Activity: Leave the images aside and output every entry exactly.

<<<<

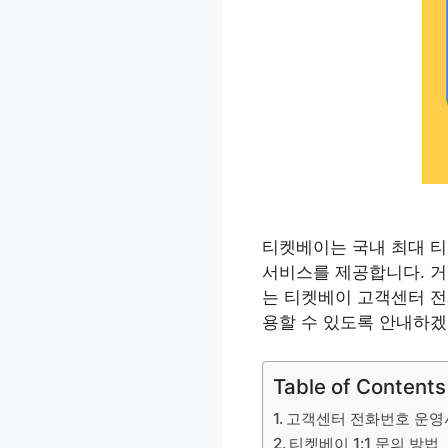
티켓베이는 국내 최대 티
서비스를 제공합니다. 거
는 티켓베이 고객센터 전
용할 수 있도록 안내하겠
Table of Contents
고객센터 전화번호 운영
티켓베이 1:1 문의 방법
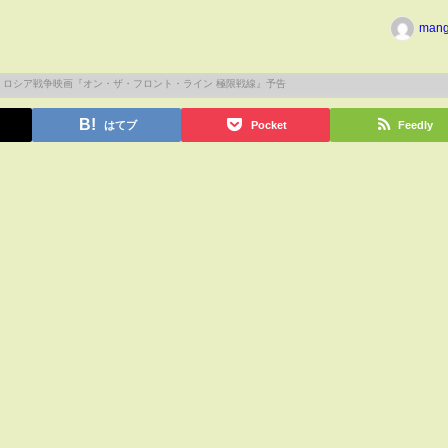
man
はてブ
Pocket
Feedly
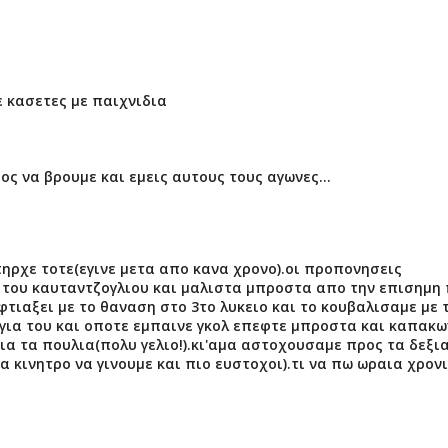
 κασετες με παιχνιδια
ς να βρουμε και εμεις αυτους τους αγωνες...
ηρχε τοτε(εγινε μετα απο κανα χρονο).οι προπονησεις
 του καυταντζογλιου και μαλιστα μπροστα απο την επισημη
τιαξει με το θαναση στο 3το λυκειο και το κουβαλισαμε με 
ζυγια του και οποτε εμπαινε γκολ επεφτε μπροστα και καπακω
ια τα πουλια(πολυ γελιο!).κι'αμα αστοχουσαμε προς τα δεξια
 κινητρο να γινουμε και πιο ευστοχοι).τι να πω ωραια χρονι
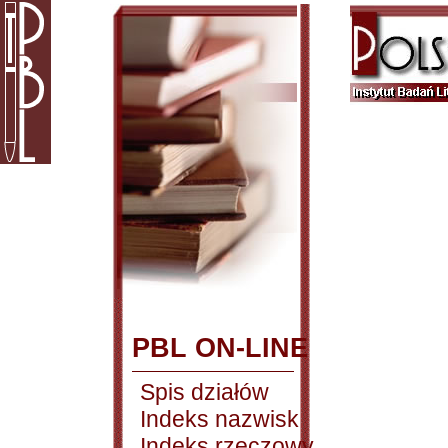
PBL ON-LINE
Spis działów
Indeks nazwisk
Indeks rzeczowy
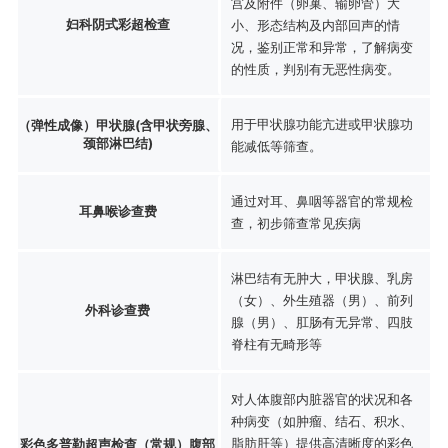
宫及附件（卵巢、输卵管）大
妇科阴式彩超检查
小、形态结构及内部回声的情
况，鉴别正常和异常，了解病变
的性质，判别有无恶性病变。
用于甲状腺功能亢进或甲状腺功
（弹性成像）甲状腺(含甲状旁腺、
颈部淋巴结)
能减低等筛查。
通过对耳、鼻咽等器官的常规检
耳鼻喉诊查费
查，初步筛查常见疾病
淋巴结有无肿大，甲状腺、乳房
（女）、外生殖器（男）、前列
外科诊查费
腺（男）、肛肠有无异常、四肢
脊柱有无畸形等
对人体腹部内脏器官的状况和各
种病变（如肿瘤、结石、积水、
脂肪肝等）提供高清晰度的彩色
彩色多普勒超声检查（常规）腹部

>>>>

Task result:
티켓베이는 국내 최대 티
서비스를 제공합니다. 거
는 티켓베이 고객센터 전
용할 수 있도록 안내하겠
Table of Contents
고객센터 전화번호 운영
티켓베이 1:1 문의 방법
man
はてブ
Pocket
Feedly
 κασετες με παιχνιδια
ς να βρουμε και εμεις αυτους τους αγωνες...
ηρχε τοτε(εγινε μετα απο κανα χρονο).οι προπονησεις
 του καυταντζογλιου και μαλιστα μπροστα απο την επισημη
τιαξει με το θαναση στο 3το λυκειο και το κουβαλισαμε με 
ζυγια του και οποτε εμπαινε γκολ επεφτε μπροστα και καπακω
ια τα πουλια(πολυ γελιο!).κι'αμα αστοχουσαμε προς τα δεξια
 κινητρο να γινουμε και πιο ευστοχοι).τι να πω ωραια χρονι
PBL ON-LINE
Spis działów
Indeks nazwisk
Indeks rzeczowy
宫及附件（卵巢、输卵管）大
妇科阴式彩超检查
小、形态结构及内部回声的情
况，鉴别正常和异常，了解病变
的性质，判别有无恶性病变。
用于甲状腺功能亢进或甲状腺功
（弹性成像）甲状腺(含甲状旁腺、
颈部淋巴结)
能减低等筛查。
通过对耳、鼻咽等器官的常规检
耳鼻喉诊查费
查，初步筛查常见疾病
淋巴结有无肿大，甲状腺、乳房
（女）、外生殖器（男）、前列
外科诊查费
腺（男）、肛肠有无异常、四肢
脊柱有无畸形等
对人体腹部内脏器官的状况和各
种病变（如肿瘤、结石、积水、
脂肪肝等）提供高清晰度的彩色
彩色多普勒超声检查（常规）腹部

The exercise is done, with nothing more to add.